Ode to my dog Bailey

By:  Hannah Carey

Ode To My Dog Bailey

 

Have you ever some part of your heart was missing

If yes I have been in your shoes

I lost one of my pal

Until this angel came into my life

And brightened it up like the sun.

Going up to pet your smooth and silk fur as a ribbon.

Big gentle creature who just wanted love.

The day I could bring you home came fast as a hummingbird’s wings.

Seeing at last made my day so happy

Your tail going all over the place hitting my leg like whip hurt

But you were so how I could I say no to you

Years went by and finally you were able to sleep in my room and I was filled with so much joy because of this.

When my days are down cover over  and see if I am fine.

Looking at your dark black eyes you are filled with joy.

May seem strange but your like a sister to me.

You brighten my day when the days are dark and stormy

Like a thunderstorm.

Knowing one day you pass on I will always remember you my

Sweet, gentle, kind dog.

 

 

1. I published an ode to my dog Bailey.

2. I chose this subject for my ode because my dad does acaully do all of these things she is a dog that will come over and see if you are all right and never trained her to do that she just did that on her own.

3. The tone of this poem is happness because I am saying good things about my dog.

4. The theme of my poem is that any animal for me a dog can be your best friend.

5. “Hitting my leg like a whip.” And ” days are dark and stormy like a thunderstorm.”

6. I changed some figurative language in my poem and I did this because some of it was just me putting my thoughts down and so I had to change them.

7. It was kinda easy and hard at the same time because part of it was trying to think of thing my dog does reasons why because I don’t see much of her like I want to.

8. I pretty satisfied with my poem because I think that I chose a really good subject to write about.

Paradise

by: Hannah Collado

As I walk off the pavement stairs

My feet sink into the sand

Soft as a feather

But still a few seashells poking at my feet

I start to run towards the ocean

The vibrate blue ocean

As blue as topaz necklace

I walk into the cooling water

Making my body temperature go down

From the bright sun heating up my skin.   

As I hear the soothing sound of the ocean

And the sweet taste of a strawberry daiquiri

I now know this is paradise.

 

1. I published a sensory detail poem.

2. I chose this place for my poem becuase I have been there many many times.

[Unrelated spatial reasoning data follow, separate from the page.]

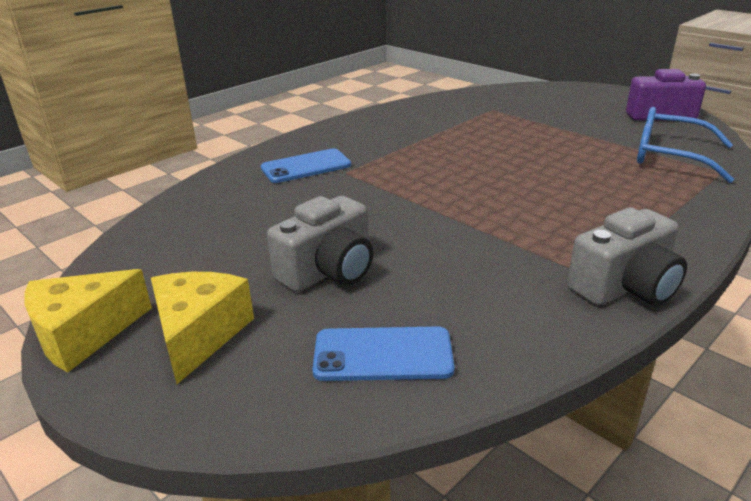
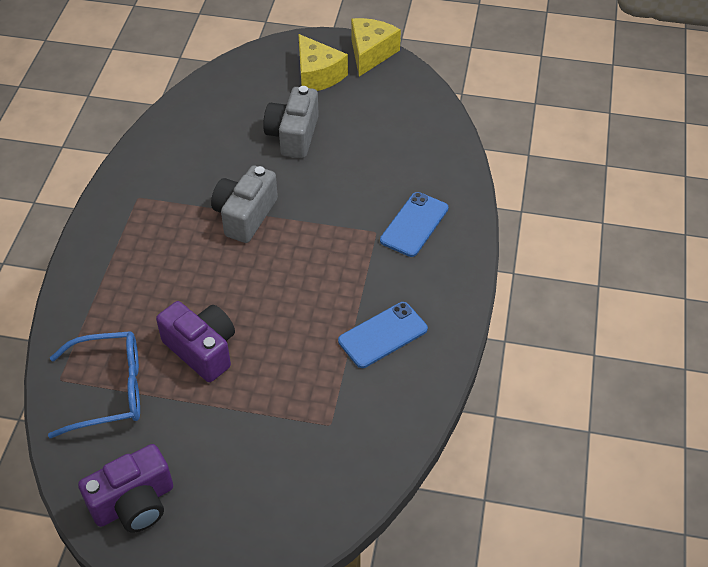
camera: 145 degrees right, 20 degrees up
blue phone [313,326,455,381] -> blue phone moved to [338,302,428,368]
grey camera [567,207,687,306] -> grey camera moved to [211,165,278,243]
none -> purple camera [156,301,235,382]

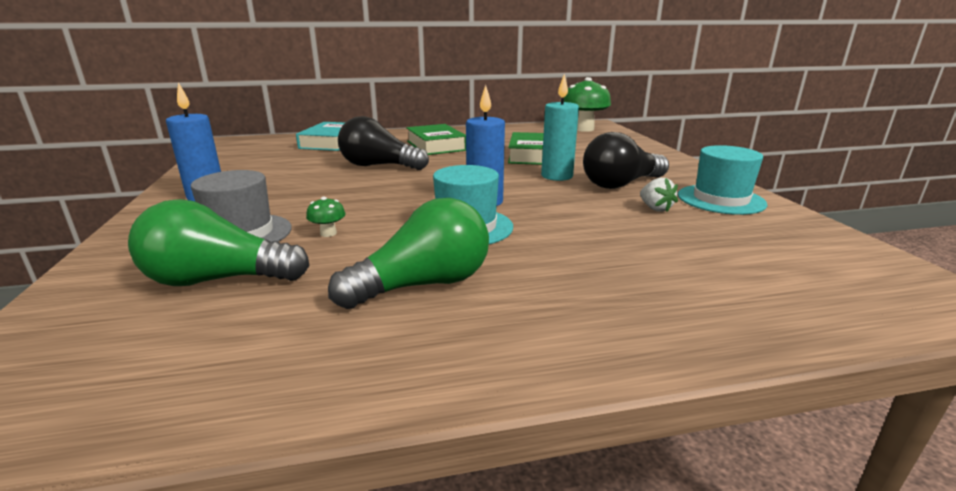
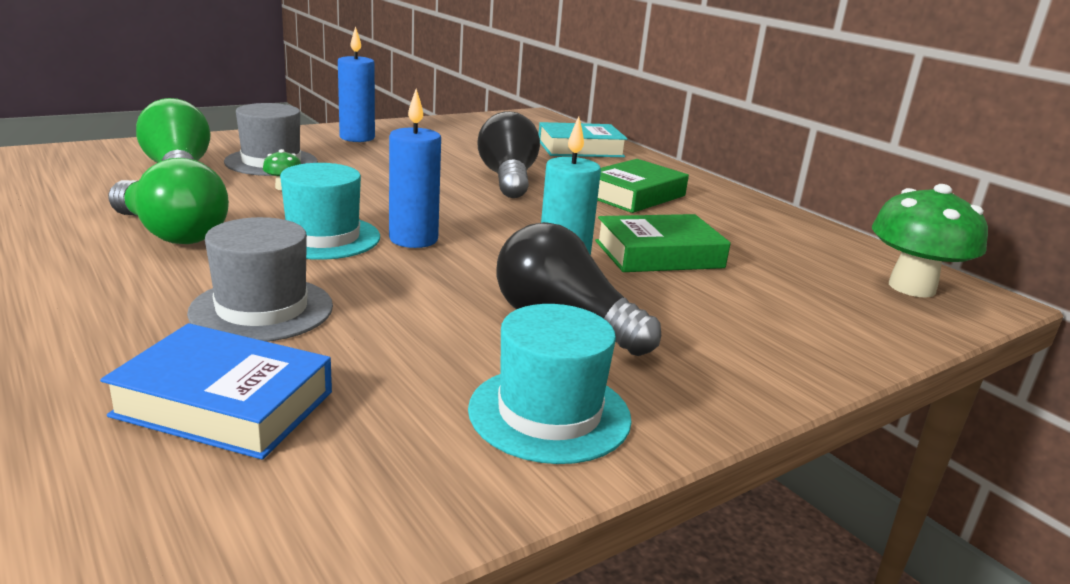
camera: 65 degrees right, 0 degrees up
white strawberry [640,178,678,212] -> none
none -> blue book [100,323,332,460]
none -> grey hat [187,217,333,342]

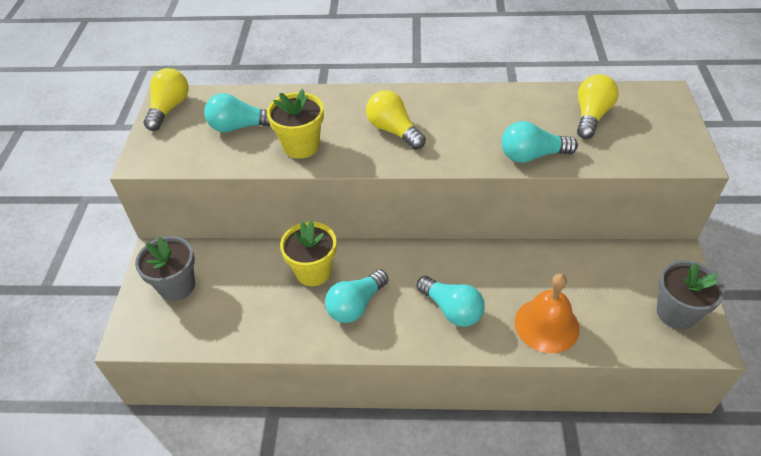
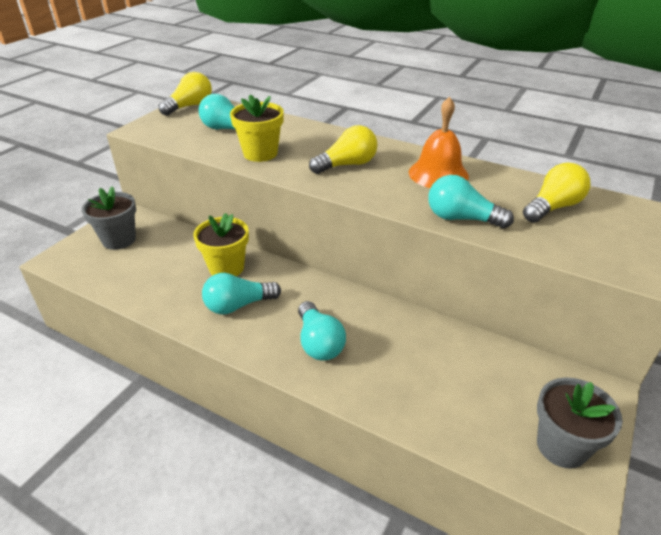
camera: 25 degrees right, 10 degrees down
yellow light bulb [366,90,426,150] -> yellow light bulb turned 75 degrees clockwise [309,125,378,174]
orange bell [514,273,580,353] -> orange bell moved to [409,97,469,188]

3. The tone of my poem is soothing.

4. The theme of my poem is that everyone has a paradise.

5. “Soft as a feather” (simile) it helps the reader visualize what the sand feels like.

“As blue as a topaz necklace” (simile) it helps the reader picture the ocean.

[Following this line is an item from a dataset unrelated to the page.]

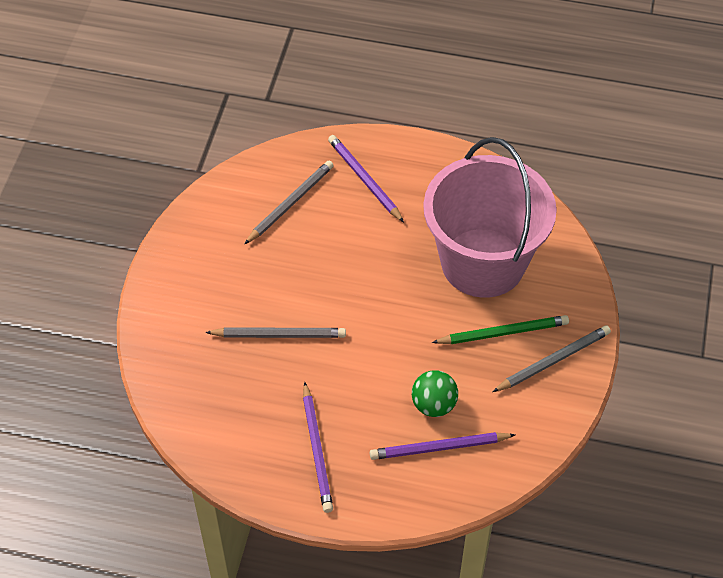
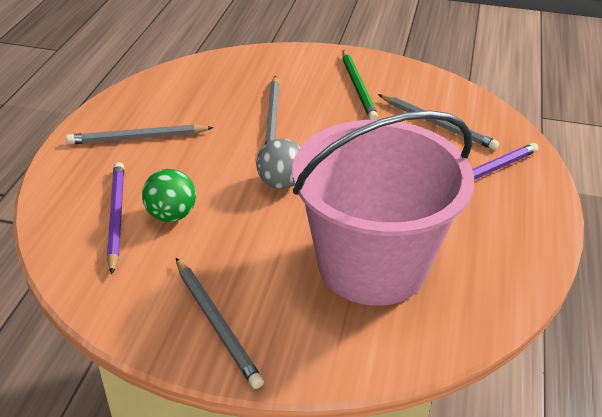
camera: 90 degrees right, 15 degrees down
purple pencil [303,382,333,513] -> grey pencil [66,124,214,145]
green pencil [432,315,569,344] -> green pencil moved to [342,50,378,120]
none -> grey ball [256,139,300,189]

6. I changed topaz to topaz necklace because I feel like ti flows better.

I  changed nice taste to sweet taste because some people may have never had a strawberry daiquiri before so it helps them taste it.

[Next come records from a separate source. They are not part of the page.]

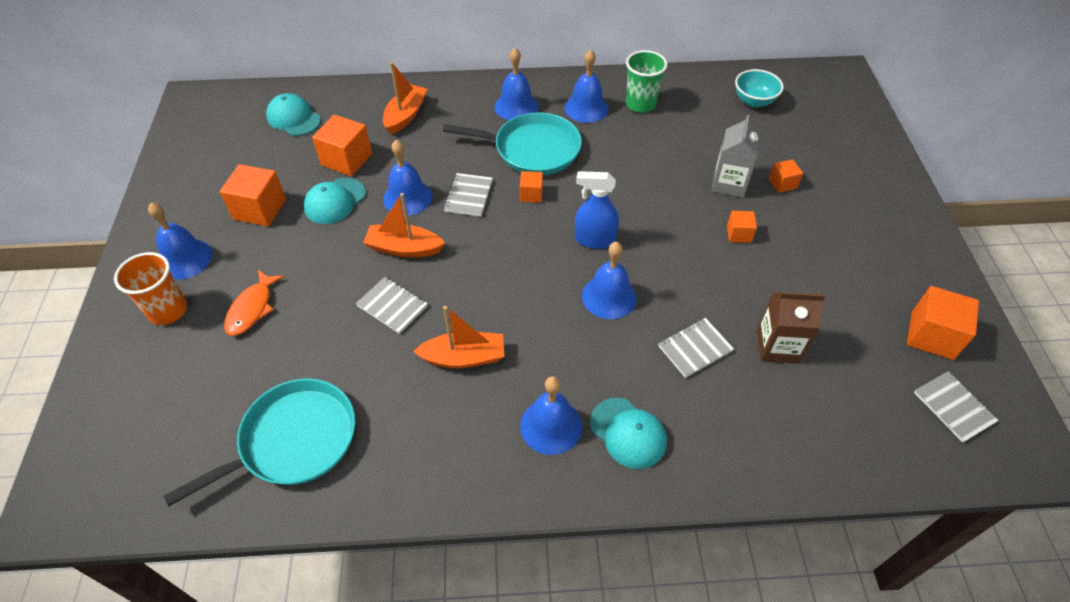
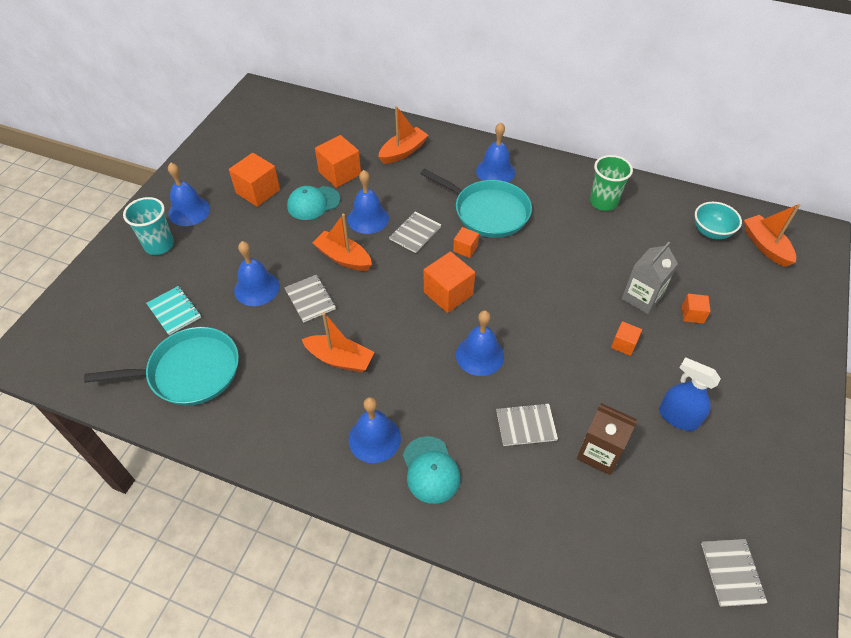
camera: 25 degrees right, 0 degrees up
orange cup [114,252,187,325] -> turquoise cup [123,197,174,255]
orange fish [224,270,285,336] -> none
turquoise cap [266,93,321,136] -> none
blue bell [564,49,609,123] -> blue bell moved to [234,241,279,306]
blue spray bottle [575,171,619,249] -> blue spray bottle moved to [659,357,721,431]
orange cube [907,286,979,360] -> orange cube moved to [424,252,475,313]
none -> turquoise notebook [146,286,201,335]
none -> orange boat [744,204,800,267]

7. This poem was easy to write because I’ve been there so many times I know how to describe it.

8. I am very satisfied with my final draft because I feel it makes people belive they were there.

 

 

 

 

 

 

Stanley Cup Finals

Shaky hands and shaky hearts

The screams are deafening

A sea of red

The slashing of ice

The sound of glass clattering

Roars and hollers surround me like a blanket

Confetti flying, stuck in my hair

Smiles on those who wear the flaming red

Up 4-0

Hugs all around

The silver glows bright like a star

Beach Days

By: Megan Averyt

10 years ago,

Was the first time I went to the beach.

The car was filled with excitement

On the long,

Seven hour trip to North Carolina.

We passed the big and bright welcome sign,

And there were brightly colored houses in a line.

There were big sandy beaches

That stretched on forever.

We bolted out of the car

Onto a beautiful sandy beach.

The sand burned our feet

Like a hot oven

We sprinted to the water,

And the cold waves crashed over us.

As the sun began to set,

Red, orange, and yellow painted the sky

The smell of toasted marshmallows filled the air,

As we gathered around the fire,

Savoring the taste of delicious s’mores.

With smiles on our faces,

From the fun, tiring day,

We know we will never forget this family vacation.